Indonesia’s Finance Minister has announced that he will be giving corporate investors a tax holiday in the hope that this will encourage extra investment. The country has set itself a target of USD 1trillion to find over the next five years, and are looking for a mixture of domestic, overseas, public and private sector money.
The precise measures have not yet been announced and indeed may not yet have been decided by the Indonesian government. However, Finance Minister M S Hidayat has said that the measures are to exist for five years, and will be targeted on a case by case basis to ensure that investment is directed towards the right industries.
Clearly Indonesia is aiming this measure in the first instance at the corporate sector but the proposal sends a clear message that the country is open for business.

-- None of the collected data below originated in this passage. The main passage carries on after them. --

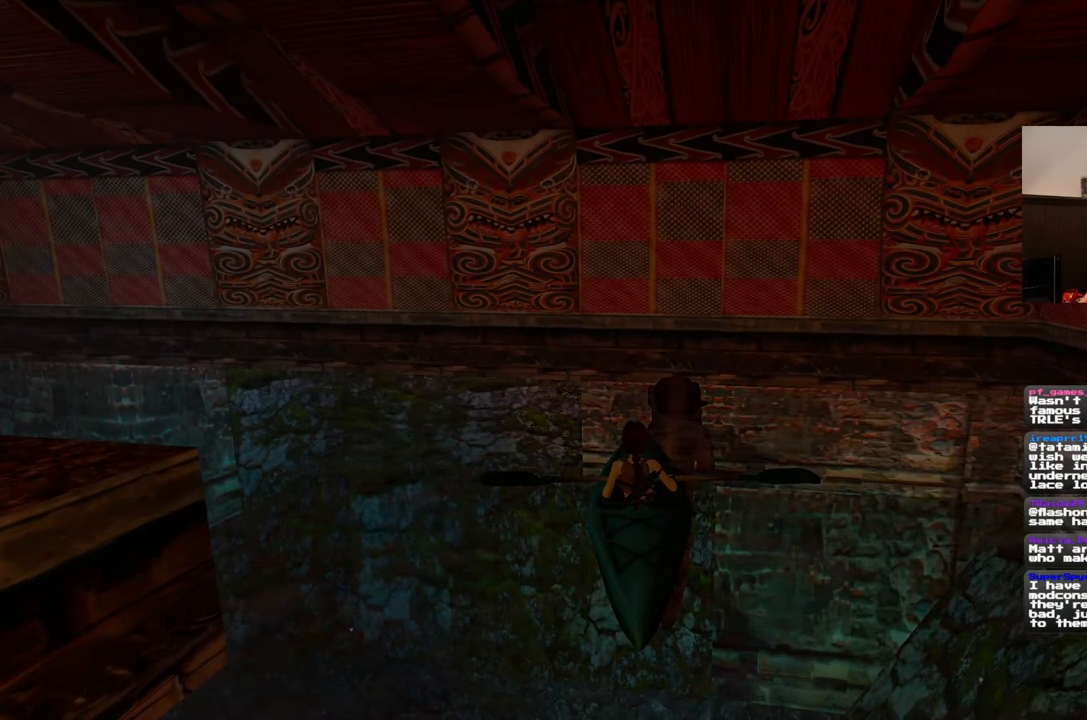
{"buttons": [], "left_stick": "down", "right_stick": "center", "events": [[217, "left_stick", "down"]]}
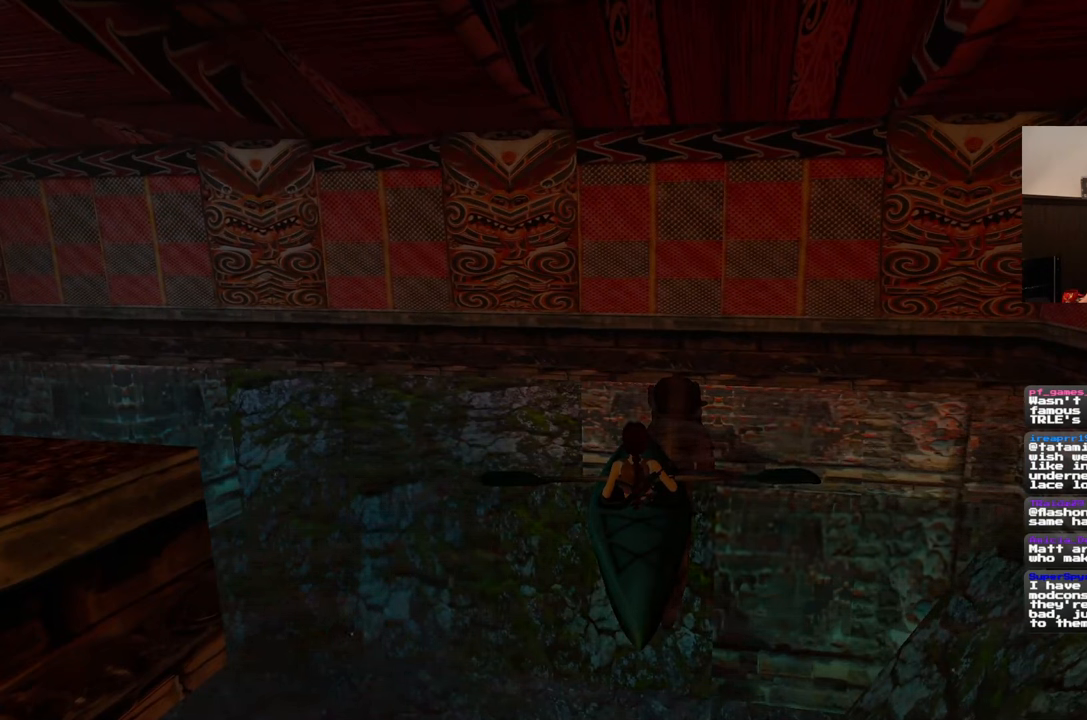
{"buttons": [], "left_stick": "down", "right_stick": "center", "events": []}
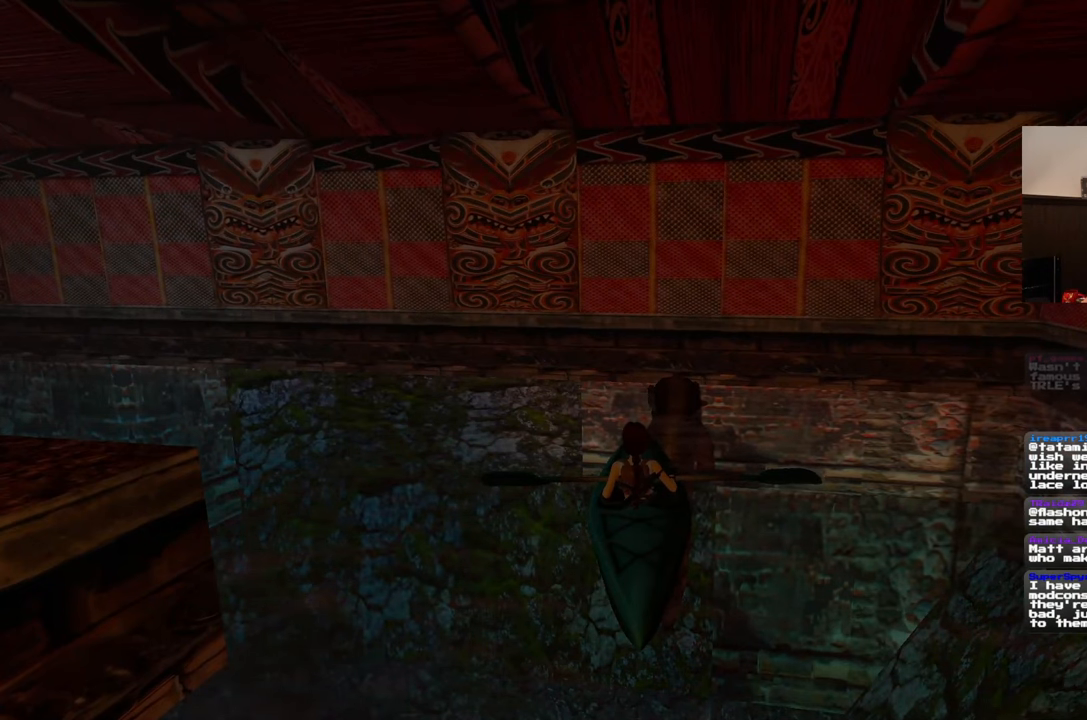
{"buttons": [], "left_stick": "down", "right_stick": "center", "events": []}
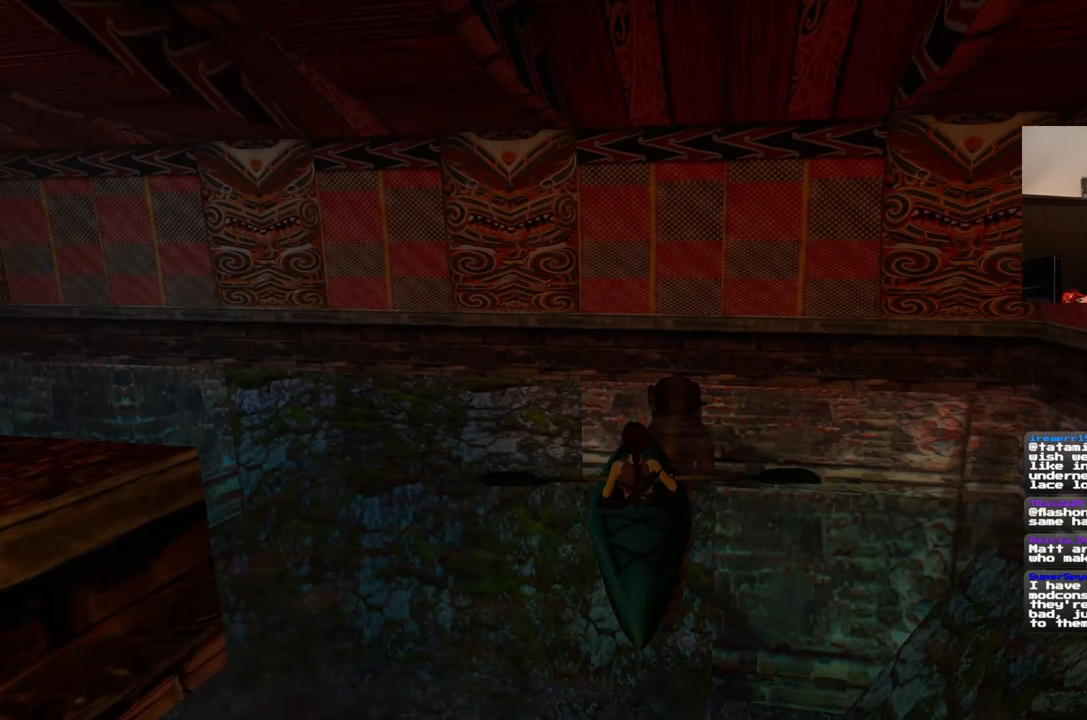
{"buttons": [], "left_stick": "down", "right_stick": "center", "events": []}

Mauritius has also given a clear indication that it is looking for more foreign money this week. The Stock Exchange of Mauritius (SEM) is reinventing itself to widen the class of investments that will be within its remit. The exchange now permits professional and specialist collective investment schemes and closed-end funds.

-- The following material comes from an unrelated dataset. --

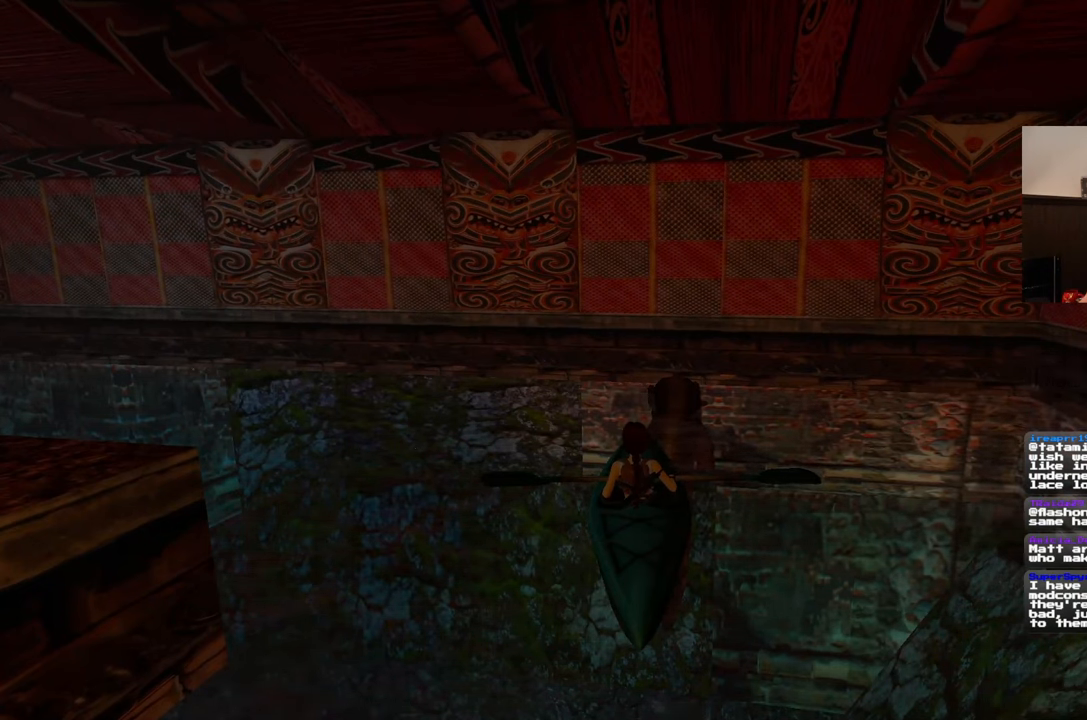
{"buttons": [], "left_stick": "down", "right_stick": "center", "events": []}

According to SEM’s CEO, the exchange seeks to continue to expand its domestic equities base but also to open itself up as a multi product based internally focussed offshore investment hub.
In recent years things have been looking healthy in Mauritius. When European trade preferences started to move away from the island in 2000, Mauritius found that it could not rely on revenue from sugar exports alone. Taking a long term look into the future, the island sought to reposition itself as a centre for business outsourcing and offshore investments.
Notwithstanding the global recession, Mauritius’ financial services industry is reported to have grown by an average rate of 7.6% in the last four years. Perhaps the new listing rules will generate an even better rate of growth.